- PROBLEM TO SOLVE
Rewrite every item with each "catalogue / barcode" changed to "catalog / barcode" and nothing else altered.

Stored data entries

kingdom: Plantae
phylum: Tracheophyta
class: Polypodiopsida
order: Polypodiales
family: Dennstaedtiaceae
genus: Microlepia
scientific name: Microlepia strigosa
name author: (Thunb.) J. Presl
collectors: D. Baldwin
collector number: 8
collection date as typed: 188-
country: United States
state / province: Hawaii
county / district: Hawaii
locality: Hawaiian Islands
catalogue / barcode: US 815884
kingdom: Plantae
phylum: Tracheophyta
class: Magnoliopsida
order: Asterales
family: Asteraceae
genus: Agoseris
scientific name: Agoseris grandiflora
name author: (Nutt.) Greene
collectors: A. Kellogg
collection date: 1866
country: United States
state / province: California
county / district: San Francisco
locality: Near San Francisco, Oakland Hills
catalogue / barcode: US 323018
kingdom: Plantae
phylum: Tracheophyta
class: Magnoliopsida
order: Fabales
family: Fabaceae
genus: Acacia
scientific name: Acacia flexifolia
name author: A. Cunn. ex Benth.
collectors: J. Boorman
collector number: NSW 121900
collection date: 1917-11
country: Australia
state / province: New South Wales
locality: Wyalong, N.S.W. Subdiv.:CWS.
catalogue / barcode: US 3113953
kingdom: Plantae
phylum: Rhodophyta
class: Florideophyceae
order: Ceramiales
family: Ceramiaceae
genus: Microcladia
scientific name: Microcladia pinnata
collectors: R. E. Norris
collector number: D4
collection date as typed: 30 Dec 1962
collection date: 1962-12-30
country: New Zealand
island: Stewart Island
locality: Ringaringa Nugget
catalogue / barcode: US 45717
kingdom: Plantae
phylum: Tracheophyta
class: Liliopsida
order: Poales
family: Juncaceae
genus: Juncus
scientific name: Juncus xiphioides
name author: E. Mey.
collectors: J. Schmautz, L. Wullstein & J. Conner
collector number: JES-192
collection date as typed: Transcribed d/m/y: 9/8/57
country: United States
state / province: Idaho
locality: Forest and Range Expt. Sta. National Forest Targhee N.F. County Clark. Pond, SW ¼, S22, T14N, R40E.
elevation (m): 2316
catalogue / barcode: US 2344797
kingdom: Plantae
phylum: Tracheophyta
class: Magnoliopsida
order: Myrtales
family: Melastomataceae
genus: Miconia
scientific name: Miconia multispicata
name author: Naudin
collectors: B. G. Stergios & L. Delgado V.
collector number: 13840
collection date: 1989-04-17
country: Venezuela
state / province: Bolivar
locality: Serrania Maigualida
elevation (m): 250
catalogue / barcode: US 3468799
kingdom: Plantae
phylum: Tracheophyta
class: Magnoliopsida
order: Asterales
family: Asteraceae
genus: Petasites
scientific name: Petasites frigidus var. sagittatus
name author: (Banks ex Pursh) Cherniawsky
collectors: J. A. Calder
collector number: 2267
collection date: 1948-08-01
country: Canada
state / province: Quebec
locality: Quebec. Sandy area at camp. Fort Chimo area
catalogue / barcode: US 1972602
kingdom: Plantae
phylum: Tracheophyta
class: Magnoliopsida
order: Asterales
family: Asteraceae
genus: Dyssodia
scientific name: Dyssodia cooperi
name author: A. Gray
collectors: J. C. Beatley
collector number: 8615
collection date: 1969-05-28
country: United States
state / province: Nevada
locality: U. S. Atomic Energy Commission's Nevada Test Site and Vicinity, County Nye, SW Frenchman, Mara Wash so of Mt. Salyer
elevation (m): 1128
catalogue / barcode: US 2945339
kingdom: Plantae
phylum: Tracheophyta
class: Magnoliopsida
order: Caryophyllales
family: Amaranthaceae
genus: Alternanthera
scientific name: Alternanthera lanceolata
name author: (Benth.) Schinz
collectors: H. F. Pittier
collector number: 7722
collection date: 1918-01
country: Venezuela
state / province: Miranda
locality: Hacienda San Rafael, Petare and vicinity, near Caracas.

- ANSWER TO THIS TASK
kingdom: Plantae
phylum: Tracheophyta
class: Polypodiopsida
order: Polypodiales
family: Dennstaedtiaceae
genus: Microlepia
scientific name: Microlepia strigosa
name author: (Thunb.) J. Presl
collectors: D. Baldwin
collector number: 8
collection date as typed: 188-
country: United States
state / province: Hawaii
county / district: Hawaii
locality: Hawaiian Islands
catalog / barcode: US 815884
kingdom: Plantae
phylum: Tracheophyta
class: Magnoliopsida
order: Asterales
family: Asteraceae
genus: Agoseris
scientific name: Agoseris grandiflora
name author: (Nutt.) Greene
collectors: A. Kellogg
collection date: 1866
country: United States
state / province: California
county / district: San Francisco
locality: Near San Francisco, Oakland Hills
catalog / barcode: US 323018
kingdom: Plantae
phylum: Tracheophyta
class: Magnoliopsida
order: Fabales
family: Fabaceae
genus: Acacia
scientific name: Acacia flexifolia
name author: A. Cunn. ex Benth.
collectors: J. Boorman
collector number: NSW 121900
collection date: 1917-11
country: Australia
state / province: New South Wales
locality: Wyalong, N.S.W. Subdiv.:CWS.
catalog / barcode: US 3113953
kingdom: Plantae
phylum: Rhodophyta
class: Florideophyceae
order: Ceramiales
family: Ceramiaceae
genus: Microcladia
scientific name: Microcladia pinnata
collectors: R. E. Norris
collector number: D4
collection date as typed: 30 Dec 1962
collection date: 1962-12-30
country: New Zealand
island: Stewart Island
locality: Ringaringa Nugget
catalog / barcode: US 45717
kingdom: Plantae
phylum: Tracheophyta
class: Liliopsida
order: Poales
family: Juncaceae
genus: Juncus
scientific name: Juncus xiphioides
name author: E. Mey.
collectors: J. Schmautz, L. Wullstein & J. Conner
collector number: JES-192
collection date as typed: Transcribed d/m/y: 9/8/57
country: United States
state / province: Idaho
locality: Forest and Range Expt. Sta. National Forest Targhee N.F. County Clark. Pond, SW ¼, S22, T14N, R40E.
elevation (m): 2316
catalog / barcode: US 2344797
kingdom: Plantae
phylum: Tracheophyta
class: Magnoliopsida
order: Myrtales
family: Melastomataceae
genus: Miconia
scientific name: Miconia multispicata
name author: Naudin
collectors: B. G. Stergios & L. Delgado V.
collector number: 13840
collection date: 1989-04-17
country: Venezuela
state / province: Bolivar
locality: Serrania Maigualida
elevation (m): 250
catalog / barcode: US 3468799
kingdom: Plantae
phylum: Tracheophyta
class: Magnoliopsida
order: Asterales
family: Asteraceae
genus: Petasites
scientific name: Petasites frigidus var. sagittatus
name author: (Banks ex Pursh) Cherniawsky
collectors: J. A. Calder
collector number: 2267
collection date: 1948-08-01
country: Canada
state / province: Quebec
locality: Quebec. Sandy area at camp. Fort Chimo area
catalog / barcode: US 1972602
kingdom: Plantae
phylum: Tracheophyta
class: Magnoliopsida
order: Asterales
family: Asteraceae
genus: Dyssodia
scientific name: Dyssodia cooperi
name author: A. Gray
collectors: J. C. Beatley
collector number: 8615
collection date: 1969-05-28
country: United States
state / province: Nevada
locality: U. S. Atomic Energy Commission's Nevada Test Site and Vicinity, County Nye, SW Frenchman, Mara Wash so of Mt. Salyer
elevation (m): 1128
catalog / barcode: US 2945339
kingdom: Plantae
phylum: Tracheophyta
class: Magnoliopsida
order: Caryophyllales
family: Amaranthaceae
genus: Alternanthera
scientific name: Alternanthera lanceolata
name author: (Benth.) Schinz
collectors: H. F. Pittier
collector number: 7722
collection date: 1918-01
country: Venezuela
state / province: Miranda
locality: Hacienda San Rafael, Petare and vicinity, near Caracas.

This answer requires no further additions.